──────── Entries provided

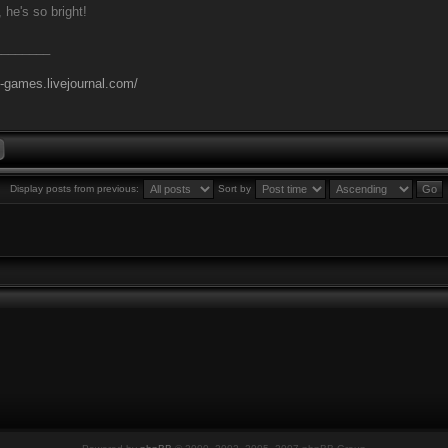
 he's so bright!
________
l-games.livejournal.com/
Display posts from previous:
Sort by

────────────────

# [How to complete this task]
Quote the records above in full, dropping each picture.

# [Response to this exercise]
 he's so bright!
________
l-games.livejournal.com/
Display posts from previous:
Sort by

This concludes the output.